Rafael Toral: “Space Quartet” (Clean Feed)
Foi Pedro Costa, o director executivo da Clean Feed, quem me deu as pistas para ouvir este disco como deve ser. Disse ele: «Ouve os solos como se fossem dois saxofones a tocar.» E, de facto, é esta a melhor abordagem à audição do Space Quartet, que apresenta uma formação muito original: uma secção rítmica jazzística, acústica e ultra sólida, com João Pais Filipe na bateria e Hugo Antunes no contrabaixo, e duas “coisas” por cima a solar, manipuladas por Rafael Toral e Ricardo Webbens. As ditas coisas são circuitos alterados (“circuit bending”) e sintetizadores, instrumentos nos quais Toral se vem especializando há vários anos. Os dois sons espaciais podem começar por ser ouvidos como saxofones, mas rapidamente se autonomizam e adquirem vida própria. Os dois solistas tocam com interesse e energia, ora soando a computadores dos anos 1980 muito zangados, ao ZX Spectrum em “loading” de “software” ou a elementos sonoros de sondas perdidas nos confins dos quadrantes espaciais.

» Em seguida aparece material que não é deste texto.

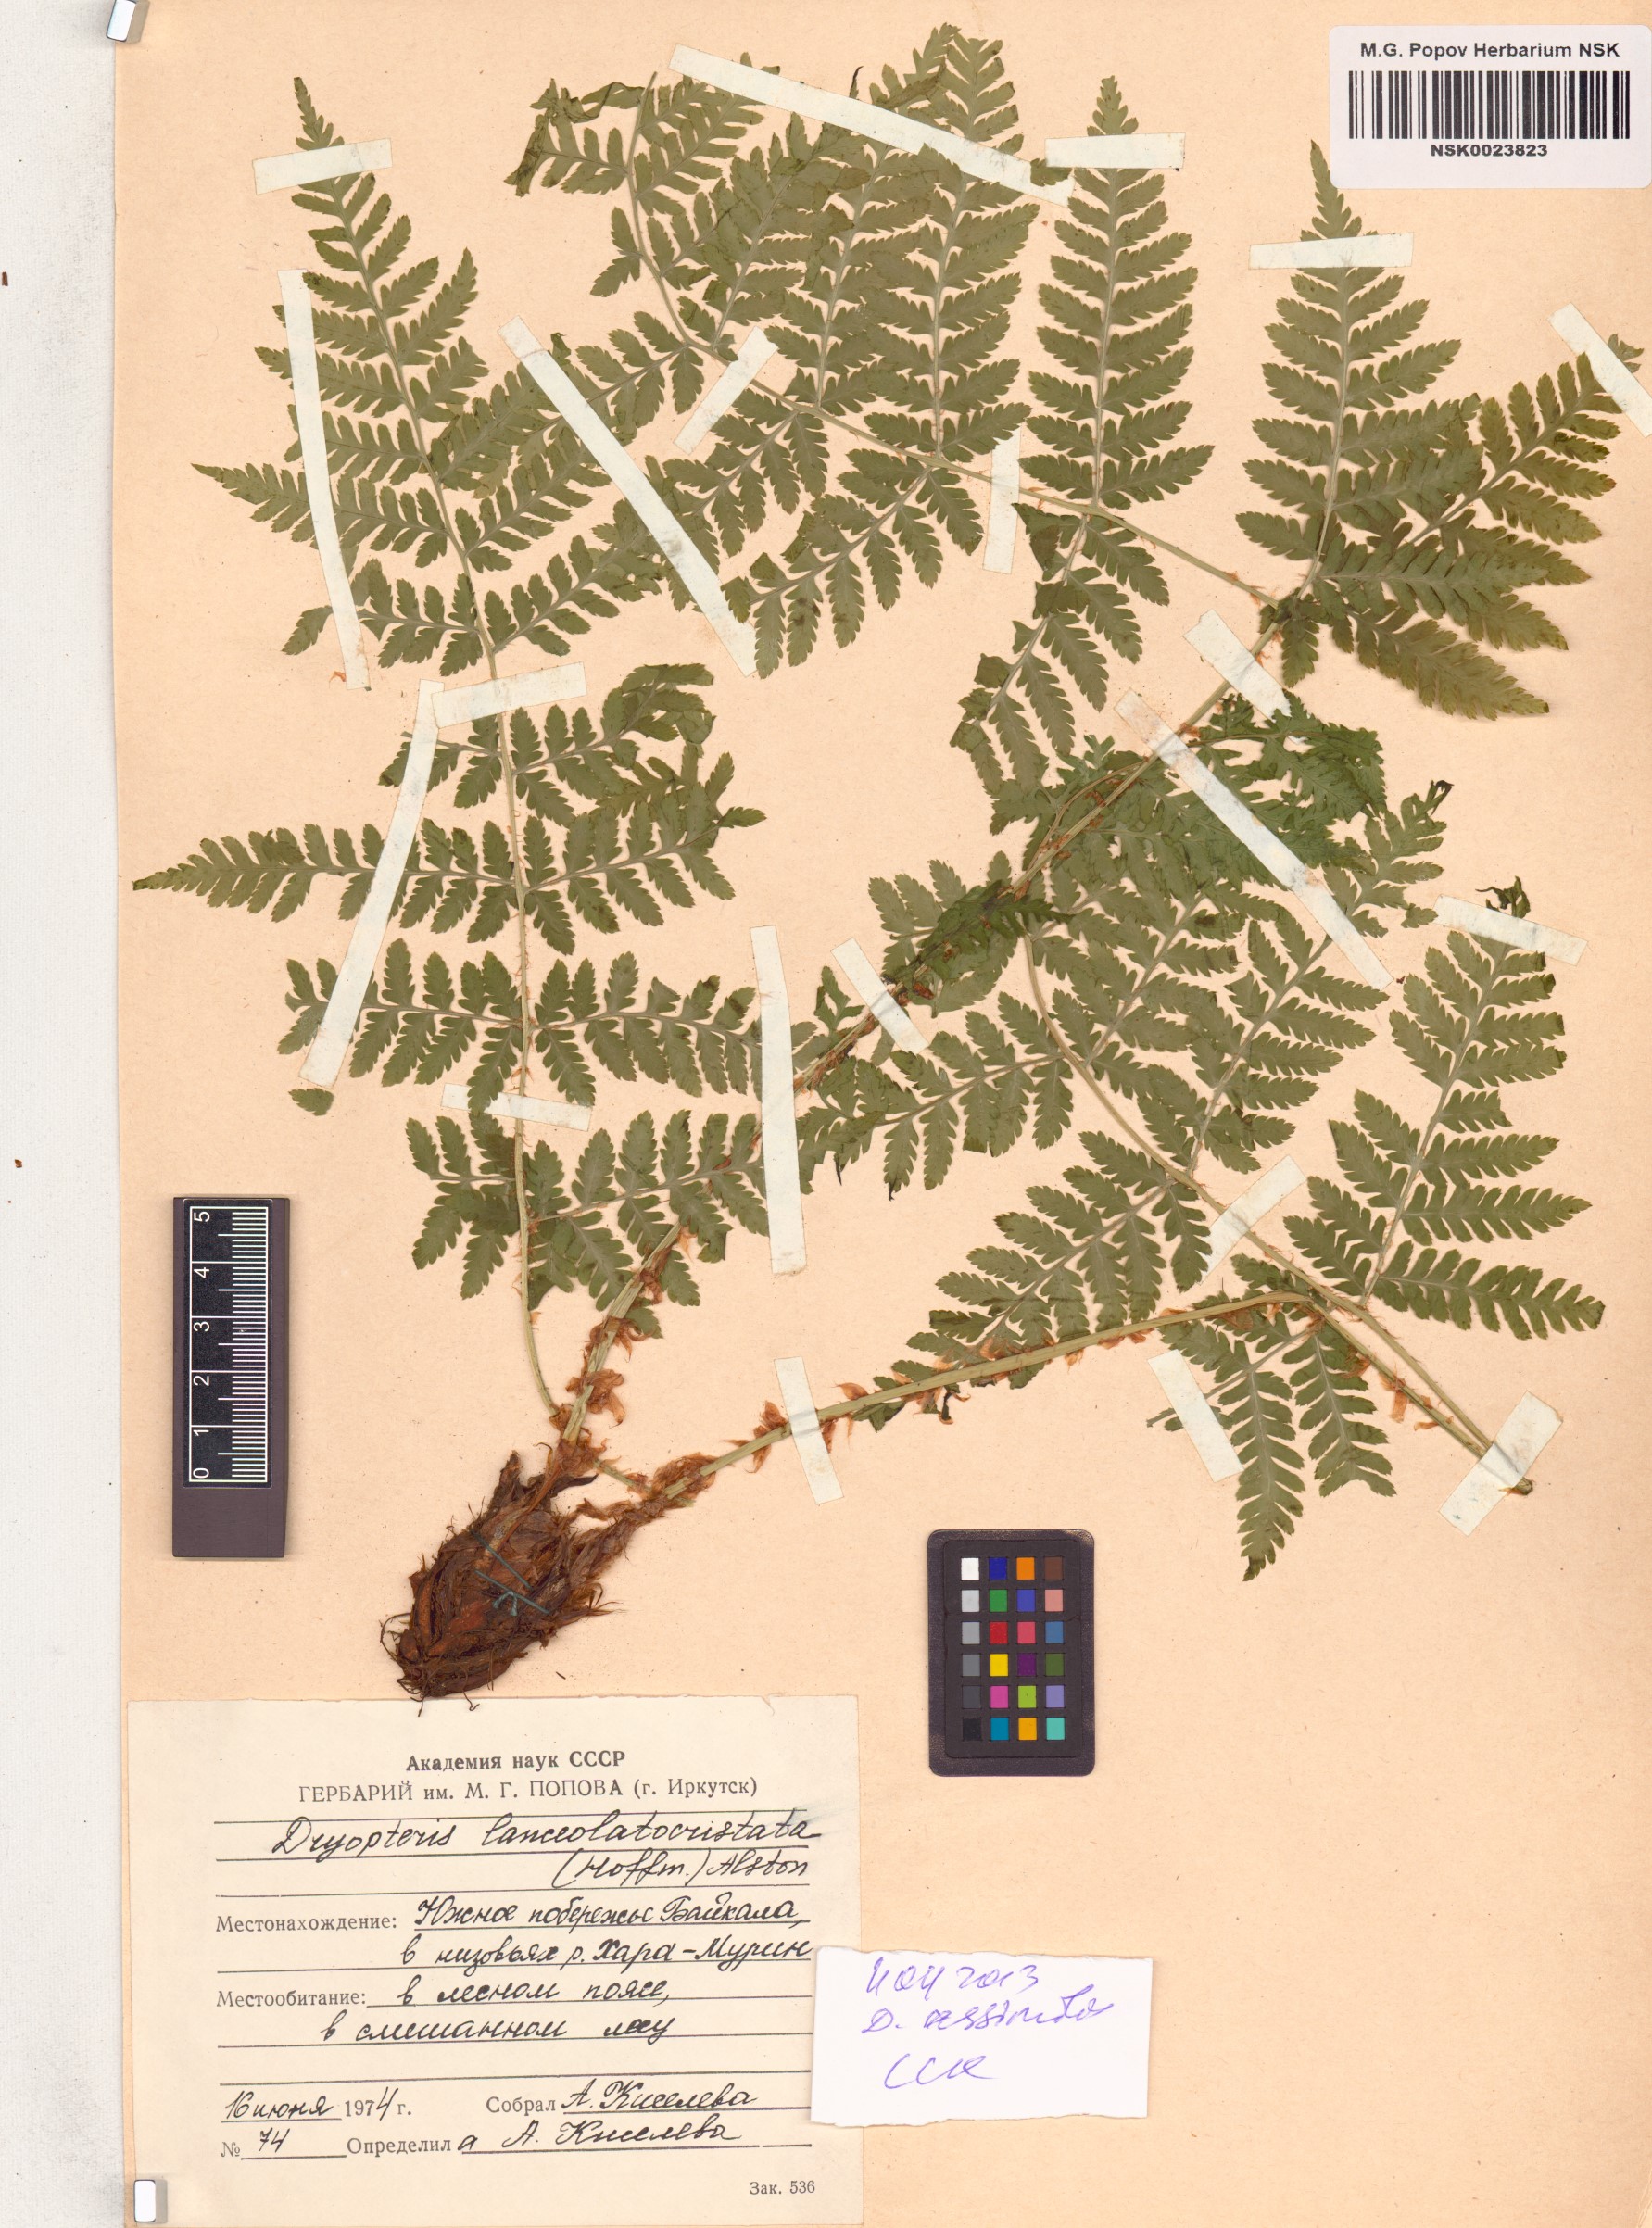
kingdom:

Para que a fórmula funcione e o disco se ouça com prazer é fundamental reconhecer o papel importantíssimo da bateria, brilhantemente tocada por João Pais Filipe. O percussionista tem se especializado na invenção e no fabrico de gongos e a matéria metálica está muito presente no modo como toca, mas também usa a bateria convencional com muita originalidade, soando a um clássico. É notável todo o seu trabalho, pois é ele que sustenta o disco e lhe dá coerência. Neste capítulo do sustento, é basilar também referir o contrabaixo de Hugo Antunes. Portugal tem a sorte de ter vários contrabaixistas excelentes e Antunes destaca-se por ter uma sólida formação técnica, que lhe permite navegar à vontade em esquemas rítmicos mais convencionais, sendo também interessante quanto toca livremente e improvisa. Sublime, o “walking bass” no final do segundo tema e o modo como ele se integra na batida techno com que Filipe o interrompe. Um grande disco que abre um caminho imprevisto para o jazz, no trilho aberto por Sun Ra.